Vegan Superfood Packed Ice Cream
- 1 can coconut milk (refrigerated overnight)
- 1/2 tablespoon turbinado sugar (any sugar is fine)
- 1/2 teaspoon vanilla extract
- 3 frozen, ripe, sliced bananas
- 1/4 cup milk of choice (I used an almond/coconut milk blend)
- 1.5 teaspoons matcha green tea powder
- 2 teaspoons turbinado sugar (coconut sugar fine too)
- pineapple chunks or your favorite fruit (optional)

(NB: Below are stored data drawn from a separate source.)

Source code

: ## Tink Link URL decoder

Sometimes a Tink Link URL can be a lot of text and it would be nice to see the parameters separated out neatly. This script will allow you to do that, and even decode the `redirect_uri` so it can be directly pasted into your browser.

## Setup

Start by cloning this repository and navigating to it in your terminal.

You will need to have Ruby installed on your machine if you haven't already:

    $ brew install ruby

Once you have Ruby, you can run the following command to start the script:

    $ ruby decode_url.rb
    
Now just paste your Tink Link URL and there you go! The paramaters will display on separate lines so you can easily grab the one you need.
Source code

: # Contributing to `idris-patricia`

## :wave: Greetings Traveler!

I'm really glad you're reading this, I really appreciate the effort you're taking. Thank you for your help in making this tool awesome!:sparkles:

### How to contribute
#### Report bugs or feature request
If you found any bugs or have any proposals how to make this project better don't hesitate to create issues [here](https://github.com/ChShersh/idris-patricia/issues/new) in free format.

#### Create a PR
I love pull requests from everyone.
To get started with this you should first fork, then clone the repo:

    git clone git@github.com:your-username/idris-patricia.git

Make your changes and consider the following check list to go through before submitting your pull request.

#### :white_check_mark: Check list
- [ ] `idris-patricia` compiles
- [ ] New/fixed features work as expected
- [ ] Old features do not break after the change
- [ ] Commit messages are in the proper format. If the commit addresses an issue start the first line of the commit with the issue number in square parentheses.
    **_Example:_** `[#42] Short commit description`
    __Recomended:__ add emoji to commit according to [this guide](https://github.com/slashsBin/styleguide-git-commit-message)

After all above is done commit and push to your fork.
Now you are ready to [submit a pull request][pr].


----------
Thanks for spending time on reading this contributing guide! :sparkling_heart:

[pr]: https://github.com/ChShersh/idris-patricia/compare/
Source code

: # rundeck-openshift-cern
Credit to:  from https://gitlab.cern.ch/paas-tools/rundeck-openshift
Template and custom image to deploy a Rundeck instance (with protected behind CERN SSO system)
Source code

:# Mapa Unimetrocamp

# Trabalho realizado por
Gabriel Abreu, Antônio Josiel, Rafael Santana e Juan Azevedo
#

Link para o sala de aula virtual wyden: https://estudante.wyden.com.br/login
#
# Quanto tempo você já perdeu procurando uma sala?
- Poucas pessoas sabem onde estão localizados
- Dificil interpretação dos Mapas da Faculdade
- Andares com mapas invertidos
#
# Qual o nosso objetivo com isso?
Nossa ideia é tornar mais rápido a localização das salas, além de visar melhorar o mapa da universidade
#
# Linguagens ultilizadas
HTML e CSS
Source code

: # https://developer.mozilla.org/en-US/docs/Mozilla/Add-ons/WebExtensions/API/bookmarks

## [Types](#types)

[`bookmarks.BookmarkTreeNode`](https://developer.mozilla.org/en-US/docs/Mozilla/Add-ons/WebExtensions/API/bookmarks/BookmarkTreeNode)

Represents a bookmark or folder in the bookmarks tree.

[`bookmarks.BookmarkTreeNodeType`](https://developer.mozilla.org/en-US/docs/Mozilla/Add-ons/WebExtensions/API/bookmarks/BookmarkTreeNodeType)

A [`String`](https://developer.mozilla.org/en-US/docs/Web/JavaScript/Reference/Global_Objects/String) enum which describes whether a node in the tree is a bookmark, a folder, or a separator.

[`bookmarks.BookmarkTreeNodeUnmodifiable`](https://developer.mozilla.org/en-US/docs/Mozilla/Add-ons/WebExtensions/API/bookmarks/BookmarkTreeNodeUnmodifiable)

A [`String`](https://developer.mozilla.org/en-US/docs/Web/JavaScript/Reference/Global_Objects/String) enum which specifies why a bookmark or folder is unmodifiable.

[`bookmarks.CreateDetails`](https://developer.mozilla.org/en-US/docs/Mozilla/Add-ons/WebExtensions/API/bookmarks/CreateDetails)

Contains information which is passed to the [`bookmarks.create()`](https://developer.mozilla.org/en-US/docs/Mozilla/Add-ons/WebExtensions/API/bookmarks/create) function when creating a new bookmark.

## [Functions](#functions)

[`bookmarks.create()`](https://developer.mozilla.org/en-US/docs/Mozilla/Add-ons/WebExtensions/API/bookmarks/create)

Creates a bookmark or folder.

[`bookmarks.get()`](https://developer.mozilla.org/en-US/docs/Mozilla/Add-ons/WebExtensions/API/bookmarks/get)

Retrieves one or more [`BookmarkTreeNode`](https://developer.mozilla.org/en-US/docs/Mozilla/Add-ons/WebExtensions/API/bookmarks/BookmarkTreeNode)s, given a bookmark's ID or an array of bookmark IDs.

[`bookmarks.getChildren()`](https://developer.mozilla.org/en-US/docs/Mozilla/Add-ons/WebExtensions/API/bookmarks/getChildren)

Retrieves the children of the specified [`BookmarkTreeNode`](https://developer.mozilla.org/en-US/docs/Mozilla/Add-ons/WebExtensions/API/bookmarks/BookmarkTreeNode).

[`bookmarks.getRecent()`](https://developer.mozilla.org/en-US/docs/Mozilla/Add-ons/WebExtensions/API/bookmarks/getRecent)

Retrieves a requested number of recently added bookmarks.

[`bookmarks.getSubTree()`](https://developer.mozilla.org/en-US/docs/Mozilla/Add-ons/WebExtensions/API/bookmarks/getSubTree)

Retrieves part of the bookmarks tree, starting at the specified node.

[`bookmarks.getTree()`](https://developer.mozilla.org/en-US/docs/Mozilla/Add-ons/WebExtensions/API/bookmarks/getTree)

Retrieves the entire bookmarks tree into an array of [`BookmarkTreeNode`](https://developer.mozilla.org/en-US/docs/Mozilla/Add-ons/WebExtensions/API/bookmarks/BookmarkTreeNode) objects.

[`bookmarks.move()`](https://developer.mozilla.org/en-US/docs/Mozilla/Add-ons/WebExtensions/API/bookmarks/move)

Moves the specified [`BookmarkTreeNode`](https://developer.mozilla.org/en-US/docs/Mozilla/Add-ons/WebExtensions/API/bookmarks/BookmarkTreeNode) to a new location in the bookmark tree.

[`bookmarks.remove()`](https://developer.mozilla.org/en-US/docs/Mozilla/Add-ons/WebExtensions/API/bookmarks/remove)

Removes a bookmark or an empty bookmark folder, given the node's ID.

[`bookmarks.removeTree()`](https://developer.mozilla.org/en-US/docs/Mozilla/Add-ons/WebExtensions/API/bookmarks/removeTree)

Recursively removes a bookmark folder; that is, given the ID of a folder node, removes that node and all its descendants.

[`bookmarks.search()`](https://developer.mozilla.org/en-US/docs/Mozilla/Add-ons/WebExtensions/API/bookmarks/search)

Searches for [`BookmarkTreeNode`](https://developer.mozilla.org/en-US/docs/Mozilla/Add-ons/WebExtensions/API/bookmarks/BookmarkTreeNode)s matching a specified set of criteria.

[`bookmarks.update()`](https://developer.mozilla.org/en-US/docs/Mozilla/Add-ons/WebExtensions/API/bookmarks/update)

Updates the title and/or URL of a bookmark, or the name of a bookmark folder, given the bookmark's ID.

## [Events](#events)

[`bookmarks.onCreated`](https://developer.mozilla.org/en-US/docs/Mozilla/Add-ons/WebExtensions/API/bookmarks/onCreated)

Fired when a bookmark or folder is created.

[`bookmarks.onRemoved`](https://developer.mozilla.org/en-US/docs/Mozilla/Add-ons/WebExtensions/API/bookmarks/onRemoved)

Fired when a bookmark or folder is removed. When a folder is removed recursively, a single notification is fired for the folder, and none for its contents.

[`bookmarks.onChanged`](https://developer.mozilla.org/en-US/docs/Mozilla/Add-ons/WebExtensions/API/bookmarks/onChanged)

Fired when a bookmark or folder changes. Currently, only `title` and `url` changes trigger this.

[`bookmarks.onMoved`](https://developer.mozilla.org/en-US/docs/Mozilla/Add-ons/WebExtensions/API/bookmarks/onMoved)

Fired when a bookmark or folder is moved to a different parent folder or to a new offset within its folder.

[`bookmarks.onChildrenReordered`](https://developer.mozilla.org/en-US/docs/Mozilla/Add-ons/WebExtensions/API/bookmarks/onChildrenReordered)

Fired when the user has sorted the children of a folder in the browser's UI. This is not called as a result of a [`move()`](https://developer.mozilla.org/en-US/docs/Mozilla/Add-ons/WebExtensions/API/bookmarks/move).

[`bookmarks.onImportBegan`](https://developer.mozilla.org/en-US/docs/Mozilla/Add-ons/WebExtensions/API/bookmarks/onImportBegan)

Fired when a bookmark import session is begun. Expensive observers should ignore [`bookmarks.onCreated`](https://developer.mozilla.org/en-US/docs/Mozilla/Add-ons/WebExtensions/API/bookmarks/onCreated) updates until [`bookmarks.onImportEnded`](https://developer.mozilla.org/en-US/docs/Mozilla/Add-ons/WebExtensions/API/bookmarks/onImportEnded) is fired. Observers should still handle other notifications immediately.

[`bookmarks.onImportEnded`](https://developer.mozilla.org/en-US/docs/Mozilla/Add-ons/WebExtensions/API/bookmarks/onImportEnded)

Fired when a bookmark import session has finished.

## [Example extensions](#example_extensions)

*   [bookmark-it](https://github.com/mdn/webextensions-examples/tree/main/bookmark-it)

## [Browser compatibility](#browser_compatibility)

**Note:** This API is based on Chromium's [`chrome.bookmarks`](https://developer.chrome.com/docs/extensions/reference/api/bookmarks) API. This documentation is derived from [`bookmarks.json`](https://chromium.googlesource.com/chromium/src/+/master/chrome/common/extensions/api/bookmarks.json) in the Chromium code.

- In a small bowl, prepare the coconut whipped cream. Remove coconut milk can from refrigerator and remove top. While in the fridge, the milk separated from the water on the bottom. We will only be using the white creamy part on the top. Save the coconut water on the bottom for a smoothie! Scoop out the white part into a medium-sized bowl. Add the sugar and vanilla and whisk until smooth and creamy like whipped cream. (You can also use a hand blender) Can be placed back in refrigerator, covered, until the nice cream is ready.
- In a food processor, add frozen banana slices and milk. Blend until smooth and creamy. Add in matcha powder (adjust to taste, if needed) and sugar and blend until powder is thoroughly mixed in. Scoop into mason jar or bowl.
- Remove coconut whip from refrigerator and layer on top. Layer on pineapple chunks.